____ Extracted entries

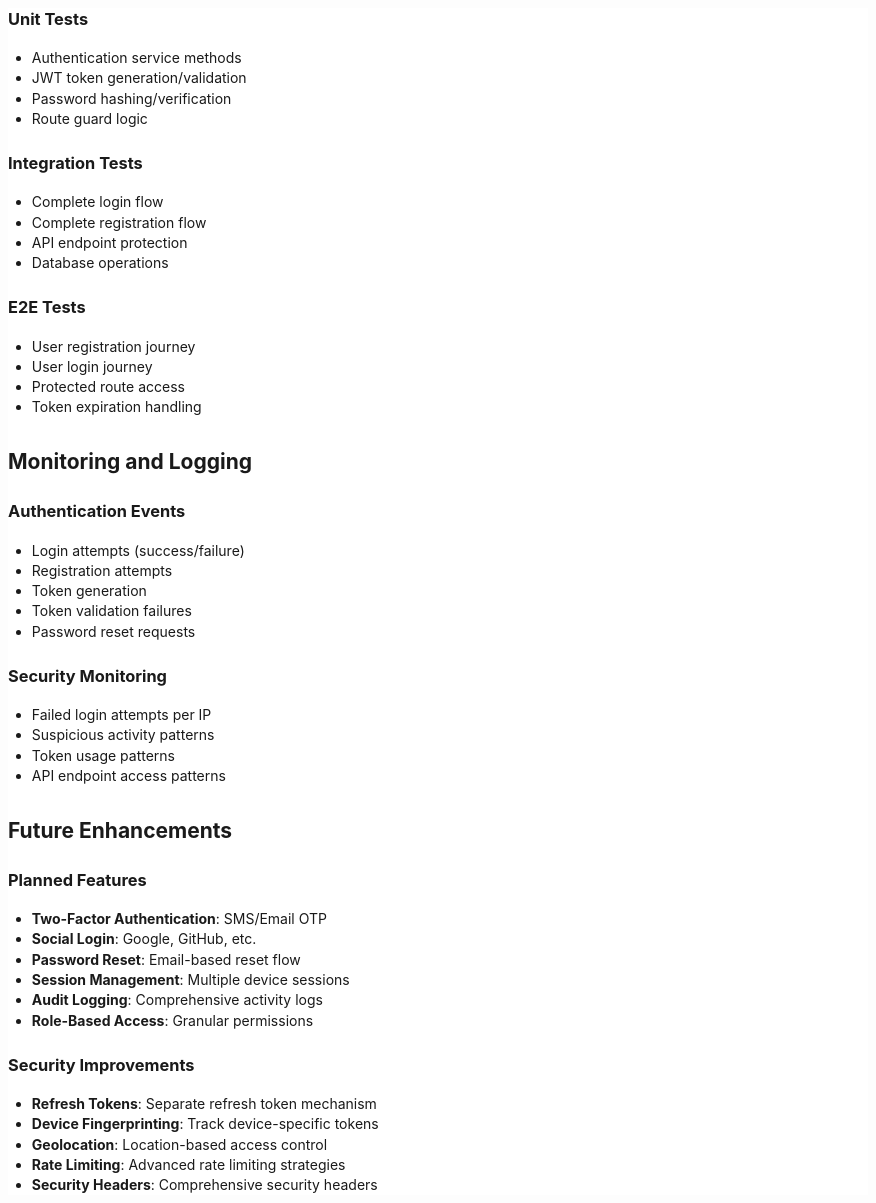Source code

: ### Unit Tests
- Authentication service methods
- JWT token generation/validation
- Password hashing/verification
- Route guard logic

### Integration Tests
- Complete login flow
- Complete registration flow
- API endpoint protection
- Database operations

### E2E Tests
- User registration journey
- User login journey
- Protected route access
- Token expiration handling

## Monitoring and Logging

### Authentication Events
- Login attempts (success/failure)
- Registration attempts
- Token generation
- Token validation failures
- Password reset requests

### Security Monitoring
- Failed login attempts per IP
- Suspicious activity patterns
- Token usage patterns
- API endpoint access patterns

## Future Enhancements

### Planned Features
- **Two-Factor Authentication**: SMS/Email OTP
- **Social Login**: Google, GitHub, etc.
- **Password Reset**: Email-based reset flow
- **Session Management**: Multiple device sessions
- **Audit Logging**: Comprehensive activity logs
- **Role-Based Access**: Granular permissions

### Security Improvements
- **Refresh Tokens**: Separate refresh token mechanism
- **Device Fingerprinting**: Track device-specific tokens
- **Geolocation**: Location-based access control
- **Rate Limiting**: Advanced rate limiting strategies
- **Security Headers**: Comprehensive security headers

________
____ Extracted entries

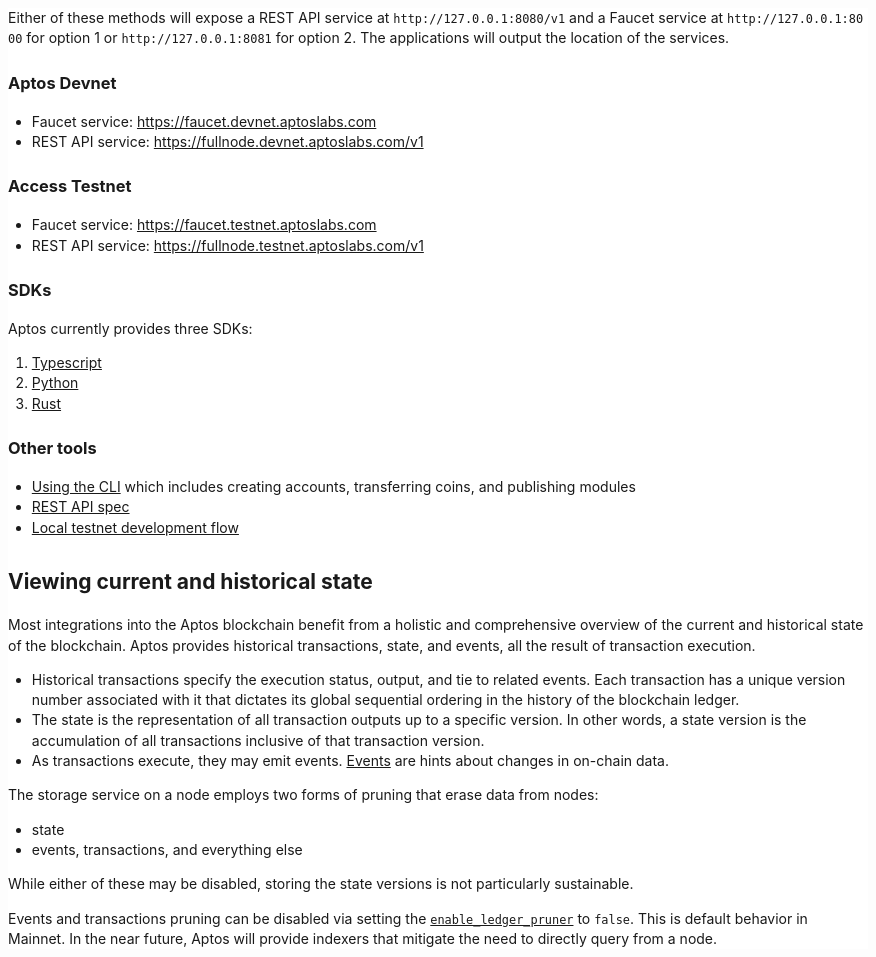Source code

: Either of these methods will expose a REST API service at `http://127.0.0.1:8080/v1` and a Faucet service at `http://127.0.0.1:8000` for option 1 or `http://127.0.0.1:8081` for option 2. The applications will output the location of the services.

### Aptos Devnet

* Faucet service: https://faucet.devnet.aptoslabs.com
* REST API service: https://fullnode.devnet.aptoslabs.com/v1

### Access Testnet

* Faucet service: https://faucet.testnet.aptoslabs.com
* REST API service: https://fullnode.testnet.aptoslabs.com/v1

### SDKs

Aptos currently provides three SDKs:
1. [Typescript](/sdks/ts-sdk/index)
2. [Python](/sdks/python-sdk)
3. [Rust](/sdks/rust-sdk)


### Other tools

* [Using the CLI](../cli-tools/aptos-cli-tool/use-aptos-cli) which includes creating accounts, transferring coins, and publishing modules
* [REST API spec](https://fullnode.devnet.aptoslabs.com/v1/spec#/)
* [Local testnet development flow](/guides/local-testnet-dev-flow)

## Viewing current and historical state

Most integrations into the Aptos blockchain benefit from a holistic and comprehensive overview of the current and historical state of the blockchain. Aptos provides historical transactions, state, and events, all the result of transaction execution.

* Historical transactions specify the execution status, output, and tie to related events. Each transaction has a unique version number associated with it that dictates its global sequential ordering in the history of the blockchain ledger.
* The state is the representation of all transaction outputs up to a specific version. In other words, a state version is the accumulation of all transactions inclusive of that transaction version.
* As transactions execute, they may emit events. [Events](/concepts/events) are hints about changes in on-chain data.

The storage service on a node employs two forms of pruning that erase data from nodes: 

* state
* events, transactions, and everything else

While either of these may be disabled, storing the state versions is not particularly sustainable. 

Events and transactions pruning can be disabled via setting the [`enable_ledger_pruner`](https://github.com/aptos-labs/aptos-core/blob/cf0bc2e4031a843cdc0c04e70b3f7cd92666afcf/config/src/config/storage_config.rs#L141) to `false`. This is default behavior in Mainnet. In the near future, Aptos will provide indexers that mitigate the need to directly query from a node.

________

» **What is needed**: Please reproduce, exactly as they appear above, the lines from the line containing "- Login attempts (success/failure)" up to and including the line containing "- **Password Reset**: Email-based reset flow".

» **Output**:
- Login attempts (success/failure)
- Registration attempts
- Token generation
- Token validation failures
- Password reset requests

### Security Monitoring
- Failed login attempts per IP
- Suspicious activity patterns
- Token usage patterns
- API endpoint access patterns

## Future Enhancements

### Planned Features
- **Two-Factor Authentication**: SMS/Email OTP
- **Social Login**: Google, GitHub, etc.
- **Password Reset**: Email-based reset flow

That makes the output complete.